Hi, I am using the distributed data parallel as shown in the turtorial. I have 2 GPUs in a single machine. I want to train the model on all the nodes but evaluate the model on the node with rank 0. I set up a barrier during the evaluation. But the node rank 1 cannot go out from the barrier. My code flow is like this:
def train( self, resume=False ):
for i in range( self._epoch+1, self._niter+1 ):
self._train_sampler.set_epoch(i)
self._train()
if self._testset is not None and i%1 == 0 :
if not self.distributed or self.rank==0:
print('rank {} go to validation'.format(self.rank))
self._validate()
if self.distributed:
print('rank {} go to barrier'.format(self.rank))
dist.barrier()
print('rank {} go out of barrier'.format(self.rank))
self._epoch = i
self.save_training(self._cfg.path.CHECKPOINT.format(self._epoch))
if hasattr(self, '_scheduler'):
self._scheduler.step()
However, the rank 1 will freeze after validation.
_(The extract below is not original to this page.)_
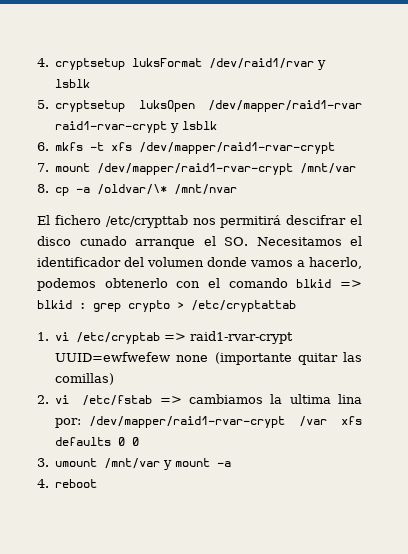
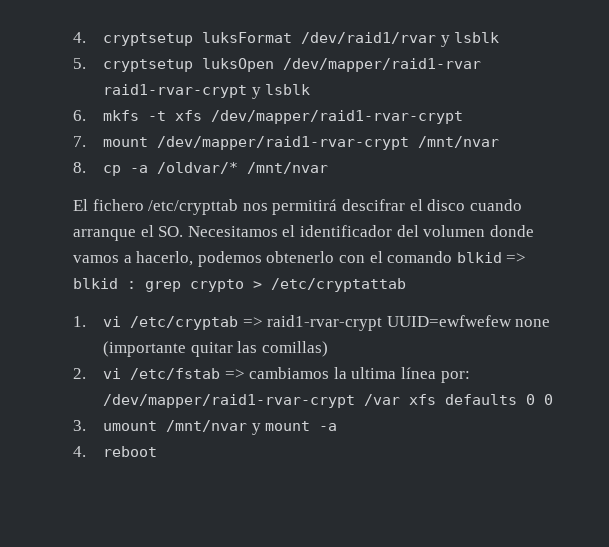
[300,163,357,174] /mnt/var -> [417,136,499,148] /mnt/nvar
[97,184,168,195] /oldvar/\* -> [156,162,238,174] /oldvar/*
[79,236,127,246] cunado -> [469,199,522,211] cuando
[338,394,363,404] lina -> [400,367,436,379] línea
[104,458,161,469] /mnt/var -> [165,420,247,432] /mnt/nvar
The output of is like:
training…
start to validate rank 1 go to barrier
validating…
rank 0 go to barrier
rank 0 go out of barrier
checkpoint is saved in xxx…
Then it just freeze for the next epoch training
The validation code is like:
def _validate( self ):
if isinstance(self._model, DDP):
if self.rank != 0:
return
print('start to validate')
self._model.eval()
results = []
with torch.no_grad() :
for idx,(inputs, targets) in enumerate(tqdm.tqdm(self._testset, 'evaluating')):
inputs = self._set_device( inputs )
output = self._model( inputs)
batch_size = len(output['boxes'])
for i in range(batch_size):
if len(output['boxes'][i]) == 0:
continue
# convert to xywh
output['boxes'][i][:,2] -= output['boxes'][i][:,0]
output['boxes'][i][:,3] -= output['boxes'][i][:,1]
for j in range(len(output['boxes'][i])):
results.append({'image_id':int(targets[i]['image_id']),
'category_id':output['labels'][i][j].cpu().numpy().tolist(),
'bbox':output['boxes'][i][j].cpu().numpy().tolist(),
'score':output['scores'][i][j].cpu().numpy().tolist()})
with open('temp_result.json','w') as f:
json.dump(results,f)
self.eval_result(dataset=self._dataset_name) # use coco tool to evaluate the output file
If I remove the evaluation code, the barrier works as expected and the rank 1 can go out from the barrier.
Does anyone know how to solve the problem?